Mais les conflits d’intérêt entre le Conseil et la Commission continuent. Le Conseil essaye de
prévaloir. Il favorise les Etats-souverains alors que la Commission défend l’intérêt
communautaire. Avec l’AUE qui introduit l’alinéa 3 à l’article 100A, les mesures relatives au
marché intérieur pourront concurrencer l’environnement. Le contentieux se diffuse. Mais si les
Etats ont en amont le même pouvoir, ce n’est pas le cas en aval : l’article 100A est plus stricte que
l’article 175. Ceci est renforcé par la jurisprudence communautaire. Par exemple, dans son arrêt
« Dioxine de titane » en 1991 ou encore « Commission contre Conseil » du 17 mai 1993, la CJCE
favorise l’article 175. Le 30 janvier 2001 (arrêt « Royaume Uni contre Conseil »), la CJCE voulait
limiter le domaine de l’unanimité. Le 13 septembre 2005, la CJCE a annulé une décision cadre du
Conseil sur la protection de l’environnement par le droit pénal. Selon la Commission, cette
décision devait relever du premier pilier, de l’article 175. La CJCE vient la conforter. Selon elle, la
protection de l’environnement est un objectif essentiel. La procédure pénale n’est pas du ressort de
la Communauté mais dans le domaine de l’environnement, la Communauté peut prendre des
mesures en relation avec le droit pénal.
On peut s’interroger sur l’intégration des exigences environnementales dans les autres politiques.
Le principe d’intégration est un principe proclamé mais encore à concrétiser. Il est très utilisé.
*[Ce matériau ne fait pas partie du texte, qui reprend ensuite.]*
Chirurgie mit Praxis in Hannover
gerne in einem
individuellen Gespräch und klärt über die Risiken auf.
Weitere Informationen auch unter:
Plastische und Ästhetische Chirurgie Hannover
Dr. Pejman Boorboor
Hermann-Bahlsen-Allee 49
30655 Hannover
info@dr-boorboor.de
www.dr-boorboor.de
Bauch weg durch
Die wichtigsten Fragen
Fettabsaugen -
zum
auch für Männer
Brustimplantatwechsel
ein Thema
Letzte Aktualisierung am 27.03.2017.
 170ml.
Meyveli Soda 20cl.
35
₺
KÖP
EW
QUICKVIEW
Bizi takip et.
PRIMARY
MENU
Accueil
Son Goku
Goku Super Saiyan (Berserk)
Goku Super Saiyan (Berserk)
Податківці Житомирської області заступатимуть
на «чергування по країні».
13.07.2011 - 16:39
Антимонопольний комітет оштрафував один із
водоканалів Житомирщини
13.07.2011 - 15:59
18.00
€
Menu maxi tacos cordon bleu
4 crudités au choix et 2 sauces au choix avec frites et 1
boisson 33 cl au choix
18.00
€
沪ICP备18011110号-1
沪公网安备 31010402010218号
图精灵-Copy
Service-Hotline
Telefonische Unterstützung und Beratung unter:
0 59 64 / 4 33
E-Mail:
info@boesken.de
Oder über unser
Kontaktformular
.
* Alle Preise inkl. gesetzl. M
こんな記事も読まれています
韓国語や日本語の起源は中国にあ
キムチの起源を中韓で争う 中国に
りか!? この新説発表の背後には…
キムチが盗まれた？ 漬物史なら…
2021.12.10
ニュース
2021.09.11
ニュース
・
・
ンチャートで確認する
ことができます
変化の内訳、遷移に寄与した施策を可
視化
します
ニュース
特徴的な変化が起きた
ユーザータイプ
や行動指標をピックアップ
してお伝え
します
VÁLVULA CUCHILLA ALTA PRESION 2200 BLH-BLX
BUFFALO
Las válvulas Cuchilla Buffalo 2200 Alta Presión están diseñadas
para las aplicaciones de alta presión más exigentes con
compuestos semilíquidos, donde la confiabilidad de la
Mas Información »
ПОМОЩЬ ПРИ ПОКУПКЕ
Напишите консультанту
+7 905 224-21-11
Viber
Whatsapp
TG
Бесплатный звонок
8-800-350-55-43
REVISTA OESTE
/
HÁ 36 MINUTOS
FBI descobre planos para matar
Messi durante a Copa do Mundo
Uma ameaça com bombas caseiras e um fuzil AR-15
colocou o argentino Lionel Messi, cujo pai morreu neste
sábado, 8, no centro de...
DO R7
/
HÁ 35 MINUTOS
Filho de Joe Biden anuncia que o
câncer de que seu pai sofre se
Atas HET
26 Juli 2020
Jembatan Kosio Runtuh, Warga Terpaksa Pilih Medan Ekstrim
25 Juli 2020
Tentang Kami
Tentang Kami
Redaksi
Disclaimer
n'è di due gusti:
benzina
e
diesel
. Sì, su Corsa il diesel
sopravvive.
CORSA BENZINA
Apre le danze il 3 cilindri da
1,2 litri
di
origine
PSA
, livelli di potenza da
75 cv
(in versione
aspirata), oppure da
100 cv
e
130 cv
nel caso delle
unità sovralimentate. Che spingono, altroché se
Dans le domaine de l’environnement, la reconnaissance a été précoce et s’est posée dès 1987 avec
l’article 130 R. Puis avec le traité de Maastricht, l’environnement doit être intégré dans les autres
politiques. De plus, on a assisté à la remontée de ce principe aux articles liminaires et notamment à
l’article 6 du traité. Même si ce principe est très général, cela n’influe pas sur la juridicité du
principe. Ce principe intervient dans la motivation des juges.
Mais au niveau de l’effectivité juridique, le bilan est contrasté. Il est réussi au niveau de la PAC
(ex. : règlement de mai 1999 et de 2003). Mais par exemple, l’utilisation des fonds structurels pose
problème. Au niveau du financement, il y a eu plusieurs programmes dont le programme LIFE. Or
ce financement se concilie mal avec d’autres financements des fonds structurels. Les objectifs des
fonds se neutralisent parfois les uns des autres. Il y a beaucoup de textes qui ne forment pas un
ensemble cohérent. La cohérence est introuvable. Les concepts utilisés sont flous et évanescents.
La notion même d’environnement est flou. D’où l’absence de définition. Cela pose beaucoup de
questions : l’homme est-il le point focal de la définition, ce qui est le point de vue de la CPI ? Doit-
on insérer uniquement les éléments naturels ou artificiels ? Quel est le lien entre l’environnement
et d’autres notions telles que la santé ? En outre les techniques sont décousues et il y a de
nombreux emprunts à d’autres branches du droit comme le droit administratif ou le droit privé
auxquelles se superposent des techniques inventées comme la technique des listes. Pourtant la
cohérence est en voie de construction grâce à son squelette de principes généraux : l’article 174 al.
2, le principe de prévention, de précaution, de correction à la source et de pollueur-payeur. Ces
principes inspirent le législateur communautaire. On peut citer pour exemple, la directive 85/337
sur l’évaluation préalable des conséquences environnementales des projets publics. Se sont
également des instruments d’interprétation au service du juge. Par exemple dans son arrêt du 9
juillet 1992 « Déchets Wallons», la CJCE a utilisé le principe de correction à la source pour
interpréter extensivement l’exigence impérative d’intérêt général.
Cette cohérence est un objectif à relativiser. De fait, il existe une cohérence fonctionnelle car le
droit de l’environnement est un droit finalisé. Ce droit a un noyau dur et une finalité claire.
Néanmoins, c’est une cohérence difficile, il s’agit d’un droit post-moderne. Alors que les autres
instruments juridiques relèvent de la logique kelsénienne, les accords environnementaux et la
coordination environnementale se font davantage sous forme de maillage.